== Reading passage ==
Issue 45 (June 2013, Volume 8, Number 3)

This issue focuses on a selection of Japanese writers in translation, from the current poster-boy of Japanese fiction, Haruki Murakami, to the rarely translated historical novelist, Shiba Ryōtarō.

Any country’s literature is essential to a broader understanding of its character and history. The great Japan scholar and translator Louis Allen once wrote:
In order to know a nation fully you have to go beyond knowing the way it expresses itself in its laws, its military behaviour, and its political systems. You have to know the way it talks about itself unconciously and through its fiction. In other words, the fiction of a nation is as important as the facts of a nation if we want to know it properly.

Viewed in this light, the continuing translation of Japanese novels into English is vital work and this issue presents a broad cross section of translated work, including 1Q84, Murakami’s latest surrealist blockbuster novel; The Winter Sun Shines In, reflections on the life of poet Masaoka Shiki by the scholar Donald Keene; a 2013 translation of Schoolgirl by the short-lived writer Ozamu Dazai, and Clouds above the Hill, an historical epic based on the author’s experience of the Russo-Japanese War.

Introducing this array of great literary exports is an article by our editor Sean Curtin, who joined others in celebrating the very first British vessel to sail into Japanese waters, 400 years ago this June. So began a cultural exchange that continues to this day.

== Work order ==
In the Issue 45 introduction, which scholar wrote The Winter Sun Shines In? The material that follows has no connection to the Issue 45 introduction.

== Data section ==

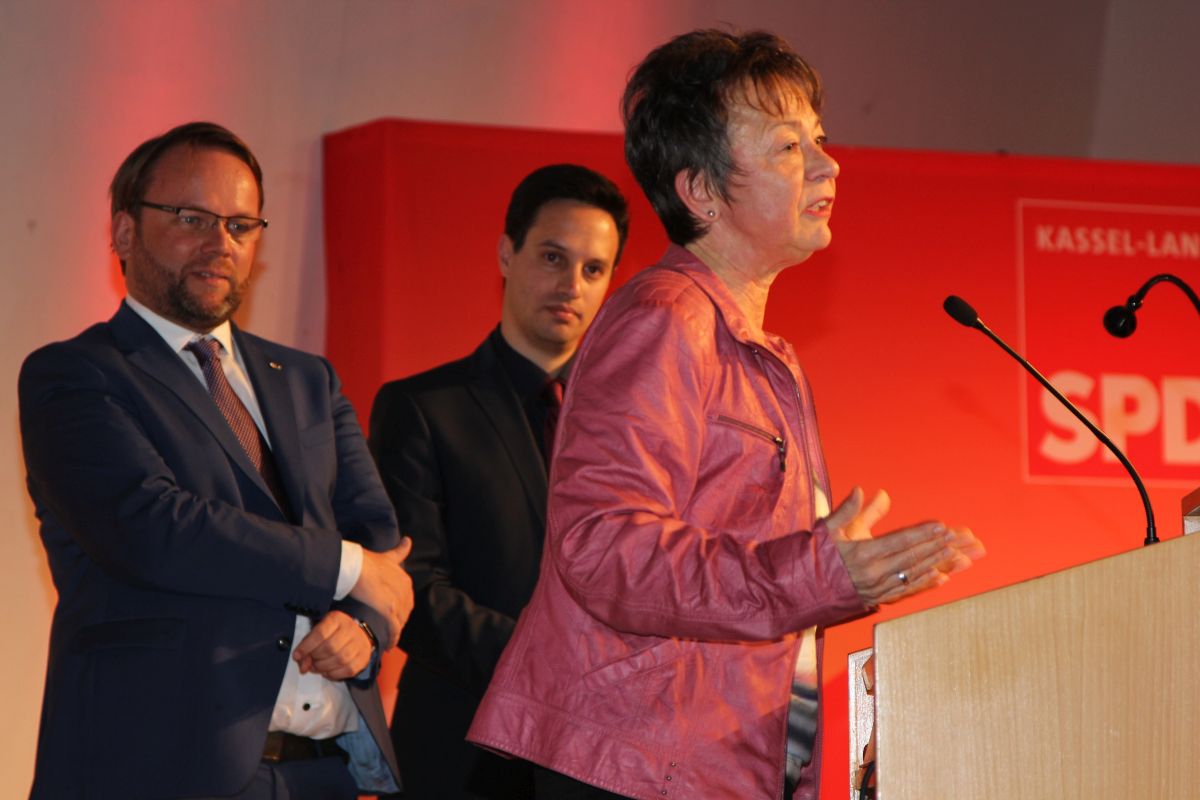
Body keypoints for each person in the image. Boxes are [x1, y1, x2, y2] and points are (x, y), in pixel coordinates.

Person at [467, 30, 985, 799]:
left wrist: (840, 581)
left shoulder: (760, 351)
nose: (828, 164)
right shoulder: (664, 318)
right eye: (788, 146)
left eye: (819, 139)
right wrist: (814, 574)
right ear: (701, 192)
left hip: (713, 767)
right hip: (637, 764)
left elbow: (763, 596)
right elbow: (604, 545)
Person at [19, 121, 414, 800]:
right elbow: (153, 528)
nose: (220, 243)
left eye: (240, 225)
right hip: (157, 769)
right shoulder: (76, 374)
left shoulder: (307, 379)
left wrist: (364, 626)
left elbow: (379, 541)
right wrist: (346, 568)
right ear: (123, 232)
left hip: (323, 770)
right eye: (191, 218)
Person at [369, 164, 629, 798]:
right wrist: (557, 662)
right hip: (463, 755)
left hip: (604, 764)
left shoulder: (635, 424)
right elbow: (412, 590)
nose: (571, 285)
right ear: (507, 254)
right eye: (552, 257)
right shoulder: (422, 408)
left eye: (594, 269)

== Exercise result ==
Donald Keene